Charles de Venasque-Ferriol was a French genealogist and courtier in Monaco during the seventeenth century. He was the secretary of Honoré II, Prince of Monaco and the author of several books, one of which falsely suggested the House of Grimaldi was related to Charles Martel.

==Early life==
Charles de Venasque-Ferriol was born in Cavaillon. His father, Jean-Baptiste Ferriolis, was the Lord of Venasque and Saint-Didier. His mother was Auriane de Saint-Maurice.

Venasque-Ferriol received a doctorate from the University of Avignon in 1633.

==Career==
Venasque-Ferriol was a genealogist and courtier in Monaco. He was in the Monegasque retinue when Honoré II, Prince of Monaco visited the French Court from the autumn of 1642 to the Spring of 1643. With Hyacinthe de Bressan, he subsequently co-authored an article about the visit entitled Description of Prince Honoré II of Monaco’s visit to the French court (October 1646–May 1647) . In 1943, shortly after the death of Cardinal Richelieu, Venasque-Ferriol authored Temple de Mémoire du grand Richelieu, a biography of Cardinal Richelieu, in 1643. In March of the same year, he published La Liberté glorieuse de Monaco. In it, he stressed the special relationship between Monaco and France.

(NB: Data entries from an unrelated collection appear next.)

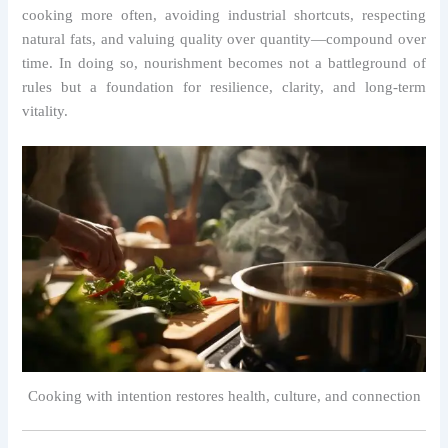
cooking more often, avoiding industrial shortcuts, respecting
natural fats, and valuing quality over quantity—compound over
time. In doing so, nourishment becomes not a battleground of
rules but a foundation for resilience, clarity, and long-term
vitality.
Cooking with intention restores health, culture, and connection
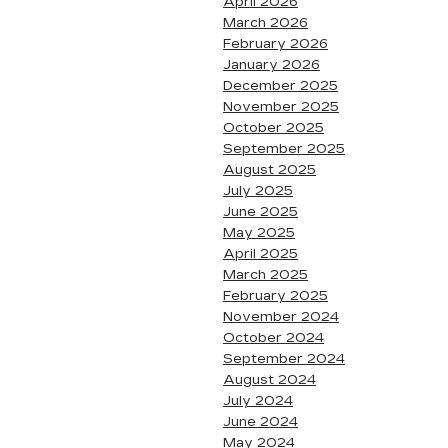
April 2026
March 2026
February 2026
January 2026
December 2025
November 2025
October 2025
September 2025
August 2025
July 2025
June 2025
May 2025
April 2025
March 2025
February 2025
November 2024
October 2024
September 2024
August 2024
July 2024
June 2024
May 2024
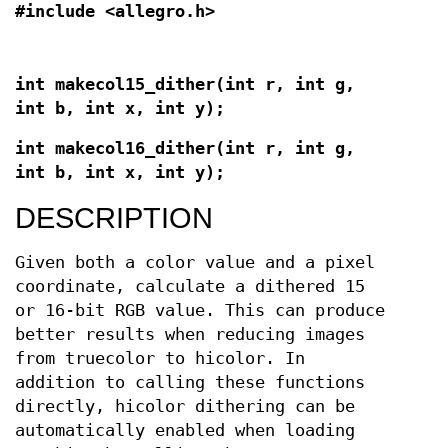
#include <allegro.h>
int makecol15_dither(int r, int g,
int b, int x, int y);
int makecol16_dither(int r, int g,
int b, int x, int y);
DESCRIPTION
Given both a color value and a pixel
coordinate, calculate a dithered 15
or 16-bit RGB value. This can produce
better results when reducing images
from truecolor to hicolor. In
addition to calling these functions
directly, hicolor dithering can be
automatically enabled when loading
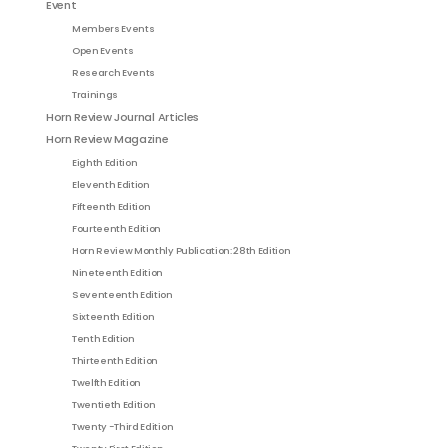
Event
Members Events
Open Events
Research Events
Trainings
Horn Review Journal Articles
Horn Review Magazine
Eighth Edition
Eleventh Edition
Fifteenth Edition
Fourteenth Edition
Horn Review Monthly Publication: 28th Edition
Nineteenth Edition
Seventeenth Edition
Sixteenth Edition
Tenth Edition
Thirteenth Edition
Twelfth Edition
Twentieth Edition
Twenty -Third Edition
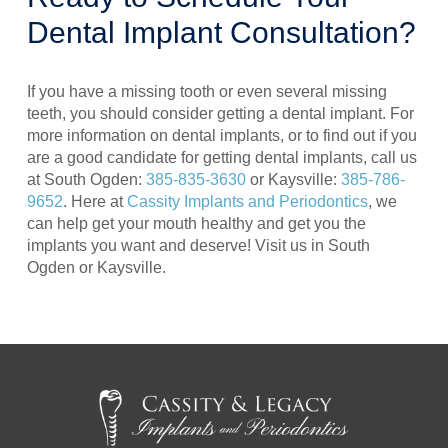
Dental Implant Consultation?
If you have a missing tooth or even several missing
teeth, you should consider getting a dental implant. For
more information on dental implants, or to find out if you
are a good candidate for getting dental implants, call us
at South Ogden:
385-835-3630
or Kaysville:
385-786-
9652
. Here at
Cassity Implants and Periodontics
, we
can help get your mouth healthy and get you the
implants you want and deserve! Visit us in South
Ogden or Kaysville.
Return
to
start
of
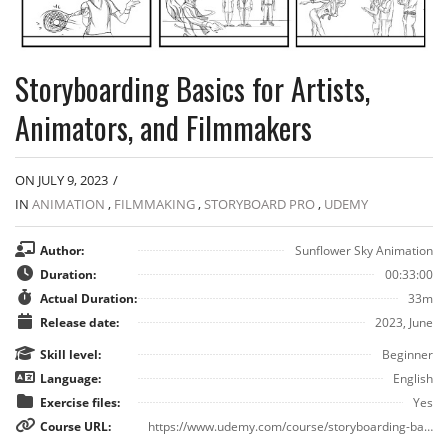
Storyboarding Basics for Artists,
Animators, and Filmmakers
ON JULY 9, 2023
/
IN
ANIMATION
,
FILMMAKING
,
STORYBOARD PRO
,
UDEMY
Author:
Sunflower Sky Animation
Duration:
00:33:00
Actual Duration:
33m
Release date:
2023, June
Skill level:
Beginner
Language:
English
Exercise files:
Yes
Course URL:
https://www.udemy.com/course/storyboarding-basics-for-artists-animators-and-filmmakers/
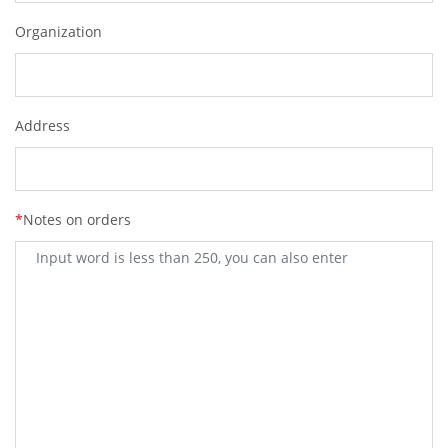
Organization
Address
*
Notes on orders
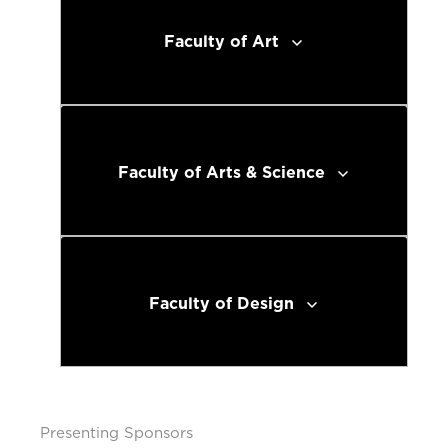
Faculty of Art
Faculty of Arts & Science
Faculty of Design
Presenting Sponsors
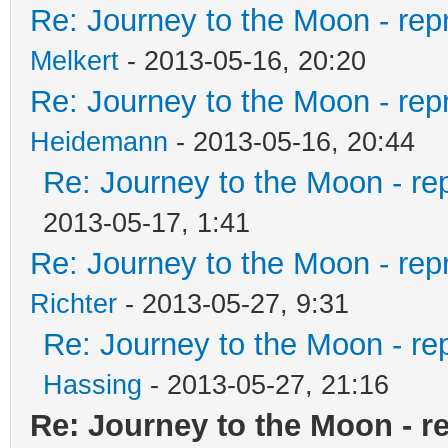
Re: Journey to the Moon - rep
Melkert
- 2013-05-16, 20:20
Re: Journey to the Moon - rep
Heidemann
- 2013-05-16, 20:44
Re: Journey to the Moon - re
2013-05-17, 1:41
Re: Journey to the Moon - rep
Richter
- 2013-05-27, 9:31
Re: Journey to the Moon - re
Hassing
- 2013-05-27, 21:16
Re: Journey to the Moon - re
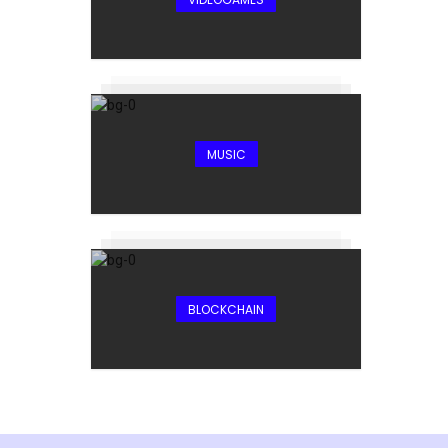
MUSIC
BLOCKCHAIN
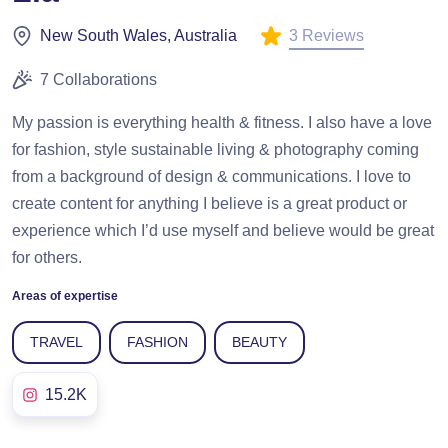
3 Reviews
New South Wales, Australia
7 Collaborations
My passion is everything health & fitness. I also have a love
for fashion, style sustainable living & photography coming
from a background of design & communications. I love to
create content for anything I believe is a great product or
experience which I’d use myself and believe would be great
for others.
Areas of expertise
TRAVEL
FASHION
BEAUTY
15.2K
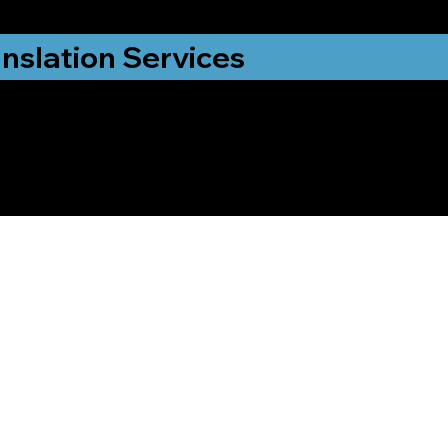
nslation Services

Venasque-Ferriol served as the secretary of Honoré II, Prince of Monaco from 1644 to 1653. In 1647, he authored Genealogica et Historica Grimaldœ Gentis arbor. In it, he falsely suggested the House of Grimaldi was related to the French royal family. The book claims that the Grimaldis descend from the brother of Charles Martel (and thus the great-granduncle of Charlemagne). However, Venasque-Ferriol used Alfonso Ceccarelli's discredited genealogical study as one of his main sources.

According to Louis Moréri, Venasque-Ferriol also did a genealogical study of the Bec Crespin family.

Venasque-Ferriol composed a ballet for the Monegasque Court entitled Les entretiens de Diane et d’Apollon. It was performed in the Prince's Palace of Monaco on February 12, 1654.

==Personal life and death==
Venasque-Ferriol married Paula Bressan on July 15, 1646. They had one son and two daughters. His wife outlived him, dying in 1674.